Effect of participation in European competitions on a team's points total in the EPL over successive seasons. Green diamonds show the latest results for this season compared to the same stage last season. Blue dashed line shows results of a linear regression. 

The blue dashed line shows the results of a simple linear regression. Although the relationship is not particularly strong – the r-square statistic is 0.2 – it’s certainly statistically significant[2]. The slope coefficient of the regression implies that, for each extra game a team plays in the Europe, they can expect to lose half a point relative to the previous season. So, if a team plays 12 more games, it will be 6 points worse off (on average) than the previous season. 

It’s worth noting that the CIES Football Observatory performed a similar analysis in a comprehensive report on this topic published earlier this year.  They found there to be no relationship between domestic form and European participation over successive seasons.
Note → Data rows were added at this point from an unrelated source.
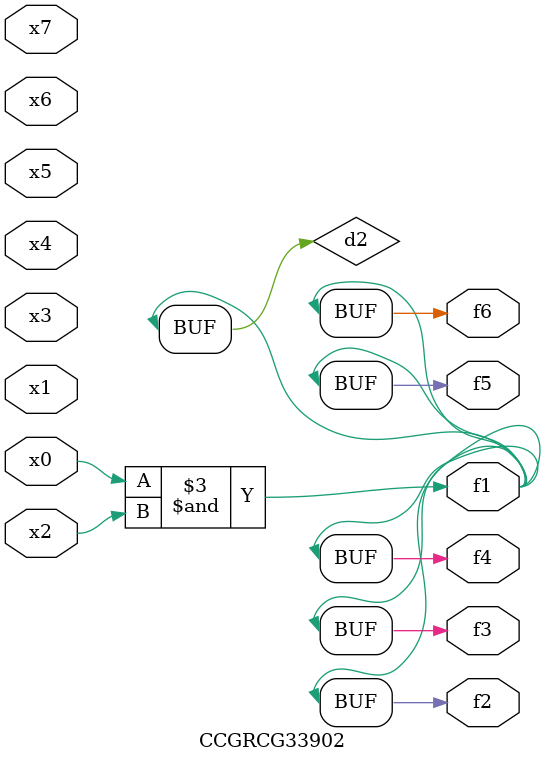
<source format=v>
module CCGRCG33902(
	input x0, x1, x2, x3, x4, x5, x6, x7,
	output f1, f2, f3, f4, f5, f6
);

	wire d1, d2;

	nor (d1, x3, x6);
	and (d2, x0, x2);
	assign f1 = d2;
	assign f2 = d2;
	assign f3 = d2;
	assign f4 = d2;
	assign f5 = d2;
	assign f6 = d2;
endmodule

</source>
However, in their analysis they combined results from 15 different leagues across Europe. So perhaps the effect is more pronounced in the EPL than other leagues? This recent article in the Guardian, citing work by Omar Chaudhuri, suggests that the effects of playing in Europe may be more pronounced in highly competitive divisions. The lack of a winter break may also be a factor: while teams in Italy, Spain and Germany enjoy several weeks rest, EPL teams will play four league matches over the Christmas period. 

Finally, an obvious question is whether we are simply measuring the effects of playing more games across a season. To test this, we should apply the same analysis to progress in domestic cup competitions. However, I’ll leave that to the next blog.


----------------------

[1]. The points along x=0 are teams that played the same number of European games in successive seasons (and did play in Europe both seasons). The only two teams that are omitted are Wigan and Birmingham City, both of whom played in the Europa League while in the Championship. Matches played in preliminary rounds are not counted.
[2] The null hypothesis of no correlation is resoundingly rejected.